新学期の苦労を40代の男性保育士はこう語る。

「『お部屋に入るよ!』と呼びかけると、昨年度までの保育室に入ろうとする子がたくさんいます。
一方で、自分より小さい子がたくさん入園するから、もう甘えられないと思うのか、しょんぼりしたり、保育士が声をかけても、よそよそしくなる子どももいます」

※画像はイメージです

子どもたちなりに“お兄ちゃん”、“お姉ちゃん”になろうとしているのだろう。そんなある意味でたくましくも感じる姿が見られるのもこの時期の特徴だ。とはいえ、それを見て保育士の疲労がすべて癒されるわけではない。

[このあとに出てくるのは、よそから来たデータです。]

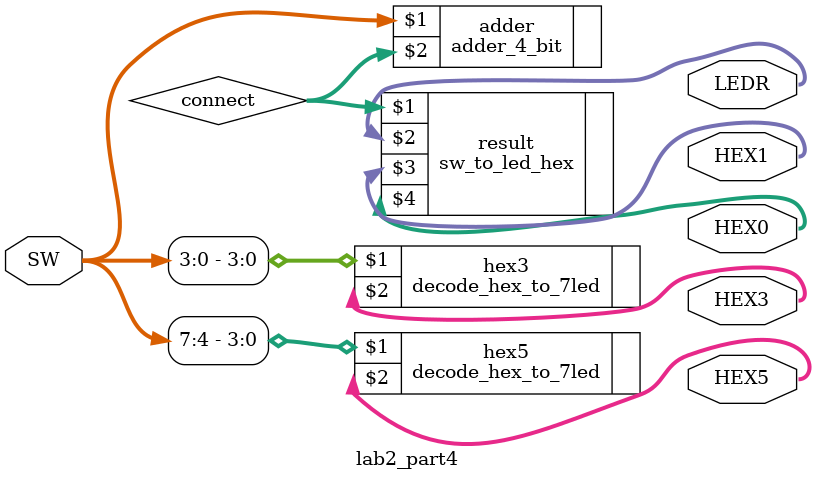
<source format=v>
/*
	Author: Quyet Luu
	Date: 7/27/2016
*/

module lab2_part4(SW,LEDR,HEX5,HEX3,HEX1,HEX0);
input [8:0] SW;
output [4:0] LEDR;
output [6:0] HEX5,HEX3,HEX1,HEX0;
wire [4:0] connect;

decode_hex_to_7led hex5(SW[7:4],HEX5);
decode_hex_to_7led hex3(SW[3:0],HEX3);
sw_to_led_hex result(connect,LEDR,HEX1,HEX0);

adder_4_bit adder(SW,connect);


endmodule 





</source>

この時期の保育士は、帰宅後に“バタンキュー”となってしまう。

「明かりをつけたまま、その安心感で着替えもせずに玄関先で寝てしまいました。なんだか布団よりかたい床の方が寝やすかった(苦笑)。翌朝、あわてて支度をして、ギリギリで出勤に間に合いました。仕事もなんの支障もなく一日こなせましたよ」

と語る保育士の姿から、この仕事はタフでなければ務まらないと痛感させられる。

一方、親御さんは子どもを保育園に預けると急に自分の時間が取れることになり、大変な時期を乗り越えたことを自覚する。近所のスーパーへの買い物だって30分もかからずにすむものが子どもを連れて行くと1時間以上かかる。毎朝の“登園しぶり”は親もしんどいが、ようやく自分のペースで仕事にも復帰できるのだ。

急な異動やクビ宣言も春に多い

怒涛の4月が終わるとゴールデンウィークがやってくる。保育園になじめなかった子どもは、連休を迎えて「もうあそこに行かなくていいんだ!」と思ってしまう。そんな子どもを休み明けに保育園に連れて行けば、4月末にようやくおさまった“登園しぶり”が復活。再び毎朝泣くようになってしまうのだ。

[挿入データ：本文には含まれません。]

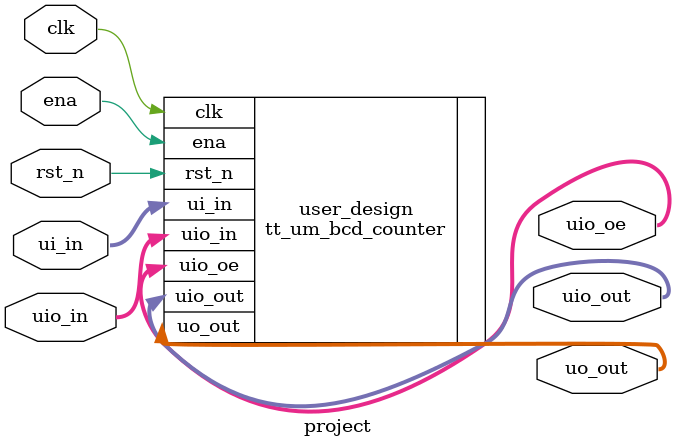
<source format=v>
/*
 * Tiny Tapeout Project Wrapper
 * File: project.v
 */

module project (
    input  wire        clk,
    input  wire        rst_n,
    input  wire        ena,
    input  wire [7:0]  ui_in,
    output wire [7:0]  uo_out,
    input  wire [7:0]  uio_in,
    output wire [7:0]  uio_out,
    output wire [7:0]  uio_oe
);

    // Instancia del diseño del usuario
    tt_um_bcd_counter user_design (
        .clk     (clk),
        .rst_n   (rst_n),
        .ena     (ena),
        .ui_in   (ui_in),
        .uo_out  (uo_out),
        .uio_in  (uio_in),
        .uio_out (uio_out),
        .uio_oe  (uio_oe)
    );

endmodule

</source>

入園児が本格的に落ち着くのは5月半ば以降。ただその頃には梅雨が始まり、感染症が増えてくるのもまた悩みの種だ。

さて、この時期の公立保育園では保育士の配置転換もある。公務員の常勤保育士が他の園に行くこともあれば、非正規労働をする若い保育士が派遣切りにあうこともこの時期にはよくある。

産休や病休になった常勤保育士の代わりだと、1年未満で所属園が変わったり、月末に突然、「今月で勤務は終了」と告げられることさえある。園児や保護者に最後の挨拶をすることもできず、急にロッカーの荷物をすべて引き上げなければならなくなった保育士の気持ちは穏やかではない。

※画像はイメージです

4月から別の園に勤務することになった公立の派遣保育士(30代・女性)は「こういうことが毎年のようにあるので、これはもう保育士の春のあるあるです」とぼやく。

彼女は今春から別の園に移って、午前7時から午後1時まで働き通しの早番専門となるようだ。6時間休憩なしで、お昼ご飯を食べるのは退勤後だという。保育士は子どもの命を預かる大事な仕事だ。使い捨てのコマのように扱う現状が、改善される日はいつか来るのだろうか。